Теперь прошу внимания!
По утверждению старшего смены охраны – полковника И.В. Хрусталева, Сталин, проводив гостей, сказал ему буквально следующие слова: «Я ложусь спать. Вы тоже можете вздремнуть. Я не буду вас вызывать». После этого Сталин якобы ушел в малую столовую и прикрыл за собой дверь.
Именно этим «приказанием» Сталина охрана и члены Политбюро впоследствии объясняли тот факт, что до 10 часов вечера следующего дня никто из них не «замечал», что охраняемый глава Великой державы не подает признаков жизни.
Конечно, ничего подобного сказать охране Сталин не мог. Только нынешние русские «олигархи» помыкают охранниками, как оловянными солдатиками, могут даже выстрелить в кого-то из них на охоте, словно они борзые собаки. Это такая современная ментальность – ведь купленные охранники действительно, в буквальном смысле стерегут тело хозяина. Сталин был человеком совсем другого склада – он прекрасно понимал, что Управление охраны МГБ охраняет не его тушу, а главу Советского государства , причем делает это не в соответствии с прихотями Сталина, а согласно правилам, утвержденным Министерством государственной безопасности СССР. Сталин отдавал себе отчет в том, что у охранников своя служба, свой устав и руководство, перед которым они несут суровую ответственность за надлежащее исполнение обязанностей.
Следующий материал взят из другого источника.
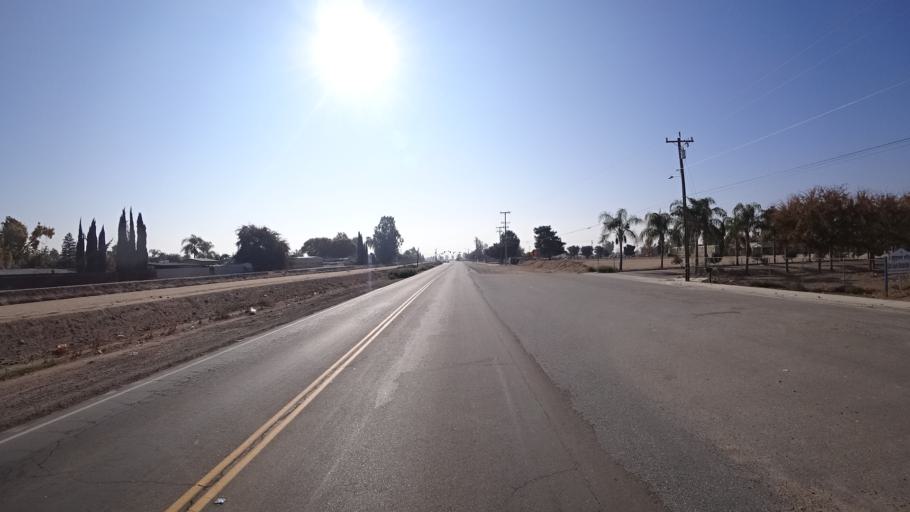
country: US
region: California
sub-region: Kern County
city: Greenfield
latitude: 35.2763
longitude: -119.0213
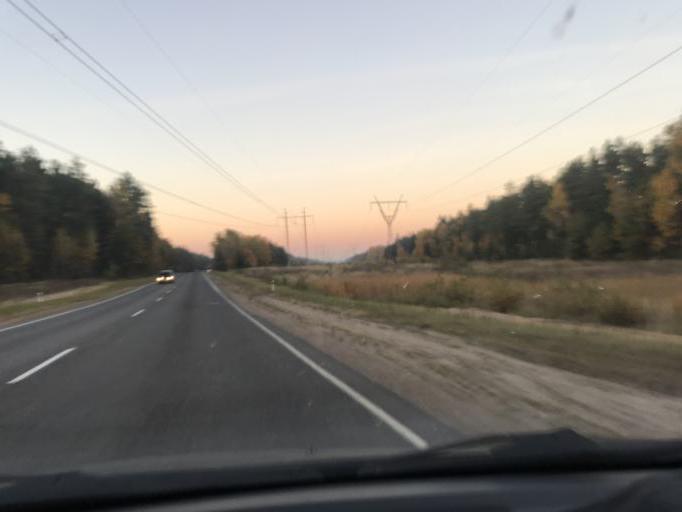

Это целиком подтверждают воспоминания многолетнего сотрудника сталинской охраны Алексея Рыбина, рассказавшего в свое время Феликсу Чуеву очень характерную историю. После смерти Жданова на Ближней даче были устроены поминки, на которых Сталин изрядно выпил (по утверждению его охраны, с 1930 по 1953 год Сталин находился в таком состоянии всего дважды – на поминках Жданова и на дне рождения генерала С.М. Штеменко).
Уезжая вечером домой, Молотов наказал Старостину: «Если Сталин соберется ночью поливать цветы, не выпускай его из дома. Он может простыть».
Да, уже сказывались годы. Сталин легко простужался, частенько болел ангиной. Поэтому Старостин загнал ключ в скважину так, чтобы Сталин не мог открыть дверь. Впустую прокряхтев около нее, Сталин попросил:
– Откройте дверь.
– На улице дождь. Вы можете простыть, заболеть, – возразил Старостин.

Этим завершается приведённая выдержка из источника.